(TASK TO COMPLETE)
Every line of the records that holds the word "Bottom" should be copied out.

(Machine-readable hardware designs)
-*-*-
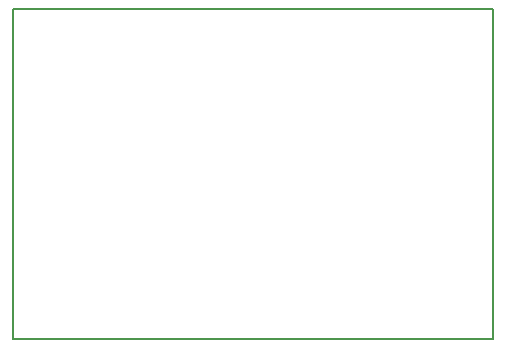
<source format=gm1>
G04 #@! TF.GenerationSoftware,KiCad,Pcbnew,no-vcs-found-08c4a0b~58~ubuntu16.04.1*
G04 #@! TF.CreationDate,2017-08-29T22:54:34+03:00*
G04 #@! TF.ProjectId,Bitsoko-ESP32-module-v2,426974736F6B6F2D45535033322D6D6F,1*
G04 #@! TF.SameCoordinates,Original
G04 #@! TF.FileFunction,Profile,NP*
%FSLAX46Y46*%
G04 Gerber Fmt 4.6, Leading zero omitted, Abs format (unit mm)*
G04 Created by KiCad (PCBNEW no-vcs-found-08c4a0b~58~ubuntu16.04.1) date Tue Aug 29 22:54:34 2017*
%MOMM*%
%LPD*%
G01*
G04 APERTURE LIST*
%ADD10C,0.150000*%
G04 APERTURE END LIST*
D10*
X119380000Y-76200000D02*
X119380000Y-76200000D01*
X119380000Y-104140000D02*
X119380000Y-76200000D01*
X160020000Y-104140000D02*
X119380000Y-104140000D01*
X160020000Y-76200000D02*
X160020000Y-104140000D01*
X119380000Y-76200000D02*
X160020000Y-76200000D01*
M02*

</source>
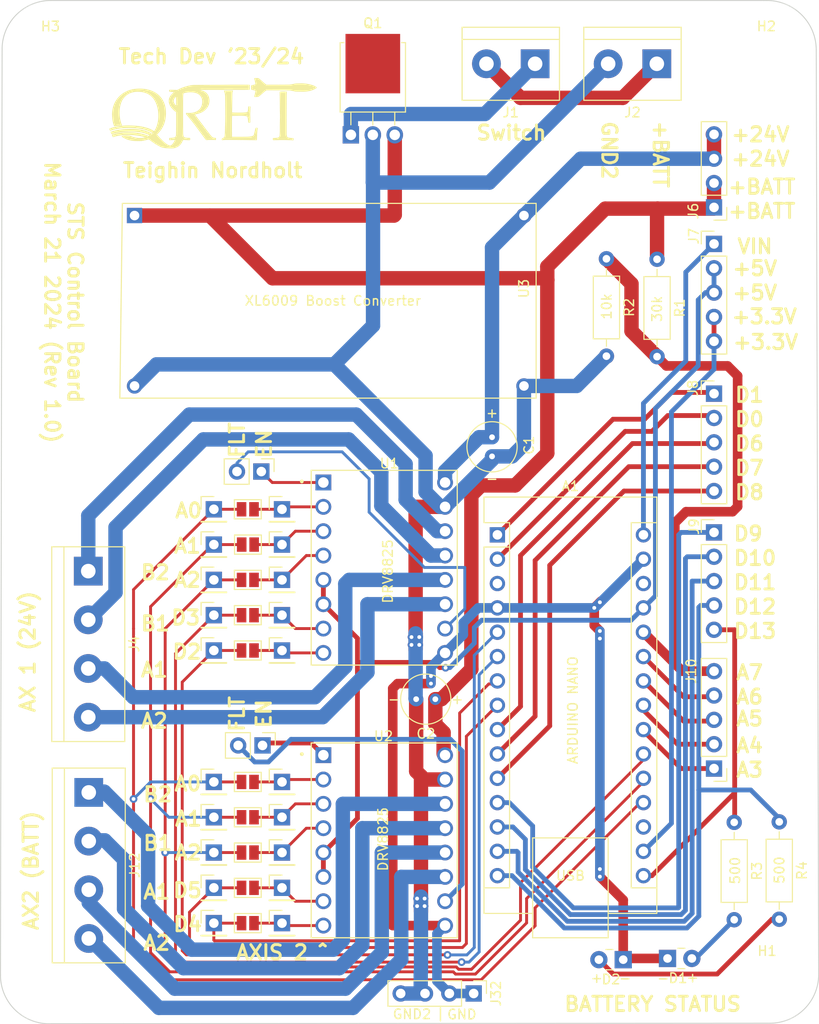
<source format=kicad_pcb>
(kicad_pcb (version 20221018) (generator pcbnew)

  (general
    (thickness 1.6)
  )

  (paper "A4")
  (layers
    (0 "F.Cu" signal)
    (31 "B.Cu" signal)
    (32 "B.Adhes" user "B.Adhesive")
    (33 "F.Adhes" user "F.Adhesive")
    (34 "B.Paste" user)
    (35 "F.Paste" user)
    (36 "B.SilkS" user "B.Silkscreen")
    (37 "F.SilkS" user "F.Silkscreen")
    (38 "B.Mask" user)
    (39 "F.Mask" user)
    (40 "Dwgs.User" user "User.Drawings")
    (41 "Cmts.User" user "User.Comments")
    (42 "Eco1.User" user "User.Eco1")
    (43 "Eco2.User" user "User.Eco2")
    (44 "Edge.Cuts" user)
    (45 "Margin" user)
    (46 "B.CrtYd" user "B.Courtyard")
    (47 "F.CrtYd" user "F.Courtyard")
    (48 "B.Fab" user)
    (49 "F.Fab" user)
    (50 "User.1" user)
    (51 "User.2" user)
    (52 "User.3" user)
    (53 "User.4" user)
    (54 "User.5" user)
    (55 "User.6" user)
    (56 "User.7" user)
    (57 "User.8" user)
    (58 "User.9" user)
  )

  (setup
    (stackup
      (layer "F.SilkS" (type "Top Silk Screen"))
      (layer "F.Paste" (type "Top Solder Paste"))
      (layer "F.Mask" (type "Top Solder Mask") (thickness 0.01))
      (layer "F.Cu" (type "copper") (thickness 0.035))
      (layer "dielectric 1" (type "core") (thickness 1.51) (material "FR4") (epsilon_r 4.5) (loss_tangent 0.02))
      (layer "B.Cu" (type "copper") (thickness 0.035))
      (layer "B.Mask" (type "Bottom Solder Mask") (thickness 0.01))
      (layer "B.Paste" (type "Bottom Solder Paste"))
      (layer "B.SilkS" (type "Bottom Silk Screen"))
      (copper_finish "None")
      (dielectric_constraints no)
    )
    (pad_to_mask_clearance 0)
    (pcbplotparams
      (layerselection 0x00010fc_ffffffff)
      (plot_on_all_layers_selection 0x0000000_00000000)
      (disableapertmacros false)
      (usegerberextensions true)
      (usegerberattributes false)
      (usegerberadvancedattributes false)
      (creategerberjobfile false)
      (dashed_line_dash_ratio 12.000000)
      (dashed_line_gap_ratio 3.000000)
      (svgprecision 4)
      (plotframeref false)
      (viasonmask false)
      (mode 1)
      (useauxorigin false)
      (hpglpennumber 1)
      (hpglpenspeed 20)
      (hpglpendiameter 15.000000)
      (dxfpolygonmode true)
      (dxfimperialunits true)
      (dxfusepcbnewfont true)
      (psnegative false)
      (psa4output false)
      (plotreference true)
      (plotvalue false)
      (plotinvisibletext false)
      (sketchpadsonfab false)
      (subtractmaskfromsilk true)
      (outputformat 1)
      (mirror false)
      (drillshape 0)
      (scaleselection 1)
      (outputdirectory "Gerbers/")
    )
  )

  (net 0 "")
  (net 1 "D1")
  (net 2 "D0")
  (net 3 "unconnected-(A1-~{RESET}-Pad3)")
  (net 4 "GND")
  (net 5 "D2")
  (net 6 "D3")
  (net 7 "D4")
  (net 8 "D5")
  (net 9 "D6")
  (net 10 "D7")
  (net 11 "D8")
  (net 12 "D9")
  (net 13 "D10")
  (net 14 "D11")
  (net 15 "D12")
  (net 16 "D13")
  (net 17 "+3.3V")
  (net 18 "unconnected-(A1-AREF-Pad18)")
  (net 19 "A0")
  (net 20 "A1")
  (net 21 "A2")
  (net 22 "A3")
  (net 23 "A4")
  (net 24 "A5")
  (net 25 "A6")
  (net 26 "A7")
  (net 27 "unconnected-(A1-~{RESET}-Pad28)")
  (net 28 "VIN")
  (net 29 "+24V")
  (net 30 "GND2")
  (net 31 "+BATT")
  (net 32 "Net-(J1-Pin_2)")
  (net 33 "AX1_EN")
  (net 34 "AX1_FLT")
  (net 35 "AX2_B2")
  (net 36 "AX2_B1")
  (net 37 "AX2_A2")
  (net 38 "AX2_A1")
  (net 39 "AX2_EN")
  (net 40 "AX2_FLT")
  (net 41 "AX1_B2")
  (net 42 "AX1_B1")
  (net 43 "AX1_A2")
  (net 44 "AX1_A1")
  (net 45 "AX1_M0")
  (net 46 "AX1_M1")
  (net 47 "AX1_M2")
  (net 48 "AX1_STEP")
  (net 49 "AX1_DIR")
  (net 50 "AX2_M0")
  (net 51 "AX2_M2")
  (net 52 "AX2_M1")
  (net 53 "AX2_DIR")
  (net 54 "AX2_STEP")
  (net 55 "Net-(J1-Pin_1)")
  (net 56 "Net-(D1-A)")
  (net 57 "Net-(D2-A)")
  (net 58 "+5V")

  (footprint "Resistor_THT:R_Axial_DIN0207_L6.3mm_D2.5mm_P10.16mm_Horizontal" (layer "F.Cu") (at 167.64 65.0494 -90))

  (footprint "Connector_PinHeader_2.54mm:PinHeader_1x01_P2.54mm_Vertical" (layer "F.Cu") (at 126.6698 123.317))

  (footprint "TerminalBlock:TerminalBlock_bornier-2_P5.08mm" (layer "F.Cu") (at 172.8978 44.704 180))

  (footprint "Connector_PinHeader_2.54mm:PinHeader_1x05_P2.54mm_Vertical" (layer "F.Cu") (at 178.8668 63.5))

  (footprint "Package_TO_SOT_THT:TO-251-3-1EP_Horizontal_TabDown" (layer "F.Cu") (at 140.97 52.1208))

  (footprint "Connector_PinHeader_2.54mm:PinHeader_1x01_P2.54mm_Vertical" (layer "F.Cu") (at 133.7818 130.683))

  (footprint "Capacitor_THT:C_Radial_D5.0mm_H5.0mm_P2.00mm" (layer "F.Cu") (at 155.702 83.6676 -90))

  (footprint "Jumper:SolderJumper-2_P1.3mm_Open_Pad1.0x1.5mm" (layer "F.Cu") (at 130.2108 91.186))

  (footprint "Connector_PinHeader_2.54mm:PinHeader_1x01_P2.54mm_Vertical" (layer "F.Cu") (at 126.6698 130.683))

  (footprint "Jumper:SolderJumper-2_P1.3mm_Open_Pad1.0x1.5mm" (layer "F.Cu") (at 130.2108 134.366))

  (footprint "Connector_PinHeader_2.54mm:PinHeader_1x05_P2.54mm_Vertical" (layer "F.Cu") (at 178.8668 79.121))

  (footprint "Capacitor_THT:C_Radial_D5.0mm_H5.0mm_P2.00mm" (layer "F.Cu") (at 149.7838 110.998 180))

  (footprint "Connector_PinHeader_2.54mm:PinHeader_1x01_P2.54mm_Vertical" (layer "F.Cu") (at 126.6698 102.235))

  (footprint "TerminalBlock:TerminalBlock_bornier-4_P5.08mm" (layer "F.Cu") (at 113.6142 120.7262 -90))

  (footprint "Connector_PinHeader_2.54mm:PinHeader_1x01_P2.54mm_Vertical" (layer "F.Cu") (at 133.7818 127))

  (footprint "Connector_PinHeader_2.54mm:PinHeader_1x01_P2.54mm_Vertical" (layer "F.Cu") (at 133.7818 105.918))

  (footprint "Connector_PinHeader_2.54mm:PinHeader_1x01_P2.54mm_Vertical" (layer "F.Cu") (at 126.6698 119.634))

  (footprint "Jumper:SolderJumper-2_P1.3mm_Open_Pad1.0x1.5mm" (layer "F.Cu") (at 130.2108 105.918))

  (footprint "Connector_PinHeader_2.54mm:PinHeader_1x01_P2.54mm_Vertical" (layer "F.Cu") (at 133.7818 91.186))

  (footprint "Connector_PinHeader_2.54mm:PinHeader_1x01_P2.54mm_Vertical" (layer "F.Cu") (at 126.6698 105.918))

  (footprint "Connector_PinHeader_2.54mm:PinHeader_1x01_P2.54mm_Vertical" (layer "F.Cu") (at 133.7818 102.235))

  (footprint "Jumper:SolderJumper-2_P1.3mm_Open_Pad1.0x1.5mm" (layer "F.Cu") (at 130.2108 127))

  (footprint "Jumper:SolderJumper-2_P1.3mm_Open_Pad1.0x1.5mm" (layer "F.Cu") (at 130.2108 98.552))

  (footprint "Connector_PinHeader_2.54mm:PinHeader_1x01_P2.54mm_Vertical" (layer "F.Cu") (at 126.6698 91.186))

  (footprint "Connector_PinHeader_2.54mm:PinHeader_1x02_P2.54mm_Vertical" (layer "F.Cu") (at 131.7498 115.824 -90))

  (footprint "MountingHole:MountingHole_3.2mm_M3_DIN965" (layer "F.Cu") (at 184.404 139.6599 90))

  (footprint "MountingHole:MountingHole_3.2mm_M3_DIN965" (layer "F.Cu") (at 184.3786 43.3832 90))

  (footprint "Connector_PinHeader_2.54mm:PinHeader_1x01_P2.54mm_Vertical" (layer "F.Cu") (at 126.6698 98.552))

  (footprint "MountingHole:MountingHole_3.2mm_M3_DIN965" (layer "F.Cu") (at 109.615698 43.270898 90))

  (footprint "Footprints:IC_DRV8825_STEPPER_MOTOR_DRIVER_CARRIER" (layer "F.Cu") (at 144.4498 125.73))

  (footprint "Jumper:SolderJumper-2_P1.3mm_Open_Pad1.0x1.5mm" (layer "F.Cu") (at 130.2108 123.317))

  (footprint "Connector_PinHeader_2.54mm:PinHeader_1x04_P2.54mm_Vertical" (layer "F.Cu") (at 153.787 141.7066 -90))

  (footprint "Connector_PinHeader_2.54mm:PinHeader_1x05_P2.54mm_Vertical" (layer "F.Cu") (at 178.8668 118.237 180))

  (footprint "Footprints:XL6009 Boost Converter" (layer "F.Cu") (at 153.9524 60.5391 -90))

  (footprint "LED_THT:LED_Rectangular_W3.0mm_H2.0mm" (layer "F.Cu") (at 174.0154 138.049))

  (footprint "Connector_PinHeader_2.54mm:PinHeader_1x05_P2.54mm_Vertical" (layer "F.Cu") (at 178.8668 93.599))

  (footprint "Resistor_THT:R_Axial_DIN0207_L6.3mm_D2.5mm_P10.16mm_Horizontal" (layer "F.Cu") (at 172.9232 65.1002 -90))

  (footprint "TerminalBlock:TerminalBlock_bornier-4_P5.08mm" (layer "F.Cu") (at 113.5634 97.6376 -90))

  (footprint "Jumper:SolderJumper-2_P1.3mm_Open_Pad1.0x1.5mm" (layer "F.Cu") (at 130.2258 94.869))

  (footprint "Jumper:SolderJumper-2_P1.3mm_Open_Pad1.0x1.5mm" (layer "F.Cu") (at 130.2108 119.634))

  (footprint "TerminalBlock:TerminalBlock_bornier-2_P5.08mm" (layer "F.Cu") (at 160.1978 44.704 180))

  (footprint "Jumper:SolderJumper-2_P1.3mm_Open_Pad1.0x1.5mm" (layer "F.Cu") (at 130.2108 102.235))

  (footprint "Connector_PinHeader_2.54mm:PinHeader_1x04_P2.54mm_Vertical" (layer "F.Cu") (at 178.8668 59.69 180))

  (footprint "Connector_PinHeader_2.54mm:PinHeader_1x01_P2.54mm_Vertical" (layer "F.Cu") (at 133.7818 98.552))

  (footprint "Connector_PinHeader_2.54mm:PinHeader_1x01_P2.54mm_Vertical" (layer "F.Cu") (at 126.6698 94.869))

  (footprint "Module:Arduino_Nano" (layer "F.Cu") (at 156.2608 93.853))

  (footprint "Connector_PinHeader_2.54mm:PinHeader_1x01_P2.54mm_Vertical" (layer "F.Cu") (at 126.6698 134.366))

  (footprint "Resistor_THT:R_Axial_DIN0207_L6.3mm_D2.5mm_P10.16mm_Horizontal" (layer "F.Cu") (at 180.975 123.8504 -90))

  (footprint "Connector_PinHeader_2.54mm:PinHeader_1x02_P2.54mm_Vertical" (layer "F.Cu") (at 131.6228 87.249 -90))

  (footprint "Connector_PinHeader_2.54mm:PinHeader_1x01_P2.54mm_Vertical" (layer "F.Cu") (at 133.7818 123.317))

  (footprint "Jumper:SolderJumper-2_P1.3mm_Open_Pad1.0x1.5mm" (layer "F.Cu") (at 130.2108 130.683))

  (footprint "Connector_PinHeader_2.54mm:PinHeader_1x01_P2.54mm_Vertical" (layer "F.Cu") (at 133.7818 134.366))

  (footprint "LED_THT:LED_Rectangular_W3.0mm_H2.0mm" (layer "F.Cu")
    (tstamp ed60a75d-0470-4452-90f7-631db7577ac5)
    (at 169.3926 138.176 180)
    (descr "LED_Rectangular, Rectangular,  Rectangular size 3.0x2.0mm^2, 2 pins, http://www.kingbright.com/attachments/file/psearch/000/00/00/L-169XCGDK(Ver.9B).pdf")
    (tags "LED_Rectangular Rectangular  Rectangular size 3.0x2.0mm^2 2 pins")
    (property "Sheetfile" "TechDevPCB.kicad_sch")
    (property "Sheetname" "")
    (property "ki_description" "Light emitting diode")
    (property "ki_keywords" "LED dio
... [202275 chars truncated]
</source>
-*-*-
(FINISHED EXERCISE)
      (layer "B.Mask" (type "Bottom Solder Mask") (thickness 0.01))
      (layer "B.Paste" (type "Bottom Solder Paste"))
      (layer "B.SilkS" (type "Bottom Silk Screen"))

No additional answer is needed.